| |
| |
| |
Tijdschriftenrevue
Appel
1978
Dit niet nader identificeerbare nummer opent met een verslag van de door het blad georganiseerde wedstrijd voor SF-verhalen. Ontgoochelend noemt de jury deze wedstrijd, zowel door het kleine aantal inzendingen, als door de lage gemiddelde kwaliteit daarvan.
De twee ex-aequo bekroonde verhalen worden afgedrukt: toch best aardige teksten: het ironiserende, koldereske ‘Alles wel aan boord’ van Karel (‘Rode Ridder’) Biddeloo, en het meer geëngageerde ‘Vlak voor de zoveelste zondvloed’ van Bert Daenen.
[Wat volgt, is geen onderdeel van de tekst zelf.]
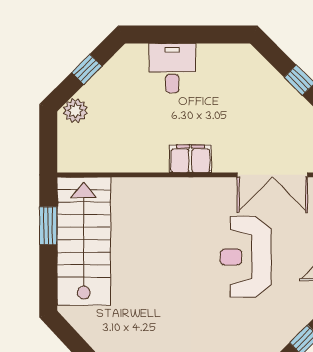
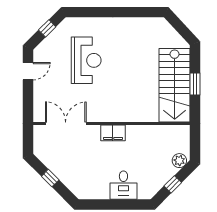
window: (48, 226) -> (195, 84), moved
reception desk: (246, 257) -> (86, 60), moved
De beste gedichten zijn van Guy van Hoof, Lia Barbiers, Renaat Lauwers en Jef Vromant. Een zekere Hermes schrijft een nogal warrig essay over mythologie, roman en ‘het narrenschip’.
D. Coninckx had een gesprek met C. Verleyen en M. Diekman over jeugdliteratuur in Vlaanderen en Nederland. Verder wat berichten, recensies en een overzicht van tijdschriften.
| |
Deus ex machina
2de jrg., nr. 7, juli-sept. 1978
M. Bruynseraede schrijft een nogal grotesk stukje ‘Traktaat van het ontwakende ei’. Een filosofietje, dat zijn eigen relativering ingebouwd heeft.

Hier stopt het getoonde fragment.